Breath VOC samples were analysed using a TD-GC-TOF-MS system. Chromatographic peaks were deconvoluted and integrated using Chrome Compare™ software. The resulting VOC data were analysed using multivariate statistical analysis and machine learning (ML) techniques to identify compound features capable of differentiating between glycaemic and healthy classifications. ML models included Random Forest, XGboost, and Logistic Regression. Feature selection was based on the Mann–Whitney U test, with Benjamini–Hochberg false discovery rate (FDR-BH) correction applied to control for multiple comparisons.
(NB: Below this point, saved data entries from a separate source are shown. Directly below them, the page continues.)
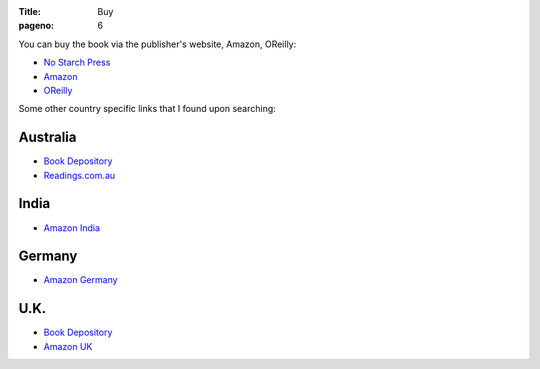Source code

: :Title: Buy
:pageno: 6

You can buy the book via the publisher's website, Amazon, OReilly:

- `No Starch Press <http://www.nostarch.com/doingmathwithpython>`__
- `Amazon <http://amazon.com/Doing-Math-Python-Programming-Statistics/dp/1593276400>`__
- `OReilly <http://shop.oreilly.com/product/9781593276409.do>`__

Some other country specific links that I found upon searching:

Australia
=========

- `Book Depository <http://www.bookdepository.com/Doing-Math-with-Python-Amit-Saha/9781593276409>`__
- `Readings.com.au <http://www.readings.com.au/products/19053350/doing-math-with-python>`__

India
=====
- `Amazon India
  <http://www.amazon.in/Doing-Math-Python-Programming-Statistics-ebook/dp/B014EELUFQ/ref=tmm_kin_swatch_0?_encoding=UTF8&qid=&sr=>`__

Germany
=======

- `Amazon Germany
  <http://www.amazon.de/Doing-Math-Python-Programming-Statistics/dp/1593276400/ref=tmm_pap_title_0?ie=UTF8&qid=1440817692&sr=8-1>`__

U.K.
====

- `Book Depository <http://www.bookdepository.com/Doing-Math-with-Python-Amit-Saha/9781593276409>`__
- `Amazon UK
  <http://www.amazon.co.uk/Doing-Math-Python-Programming-Statistics/dp/1593276400/ref=tmm_pap_title_0?ie=UTF8&qid=1440817752&sr=8-1>`__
Ethical approval for this study was granted by the Nepal Health Research Council (NHRC), reference number 3833, and the Manmohan Memorial Medical College Research Committee (MMMC-RC), reference number 1471079180. Written informed consent was obtained from all participants prior to enrolment.

RESULTS:
Preliminary multivariate analysis was conducted on a subset of 132 participants: 51 healthy controls, 35 individuals with pre-diabetes, and 46 individuals with T2DM. These preliminary analyses revealed several VOCs with statistically significant differences between glycaemic classifications. In the Healthy vs pre-diabetic group, Longifolene achieved significance after multiple testing correction (adjusted p = 0.028). In the pre-diabetic vs T2DM group, Nonadecane (adjusted p = 0.017), Octadecane (p = 0.019), and Silanediol, dimethyl- (p = 0.025) also remained significant following FDR correction. While no VOCs reached statistical significance in the Healthy vs Diabetic group after FDR correction, several compounds showed strong combined p-values in other comparisons. Notably, Cyclohexane (corrected p = 0.061) in the Healthy vs pre-diabetic group and 2-Pentanone (corrected p = 0.073) in the pre-diabetic vs T2DM group demonstrated significant raw and combined p-values. As these are preliminary results, it is expected further discriminatory markers may be identified as the further data is collected.

CONCLUSION:
Preliminary results from this validation study indicate that breath VOC profiling using TD-GC-TOF-MS can differentiate between glycaemic states in a South Asian population. Several compounds, including Longifolene, Nonadecane, and Octadecane, showed statistically significant differentiation between classification groups. These preliminary findings support the potential of breath analysis as a non-invasive, low-burden tool for early identification of individuals at risk of pre-diabetes and type 2 diabetes, particularly in resource-limited settings. As data collection continues, it is anticipated that further discriminatory markers will be identified, strengthening the clinical utility of this approach.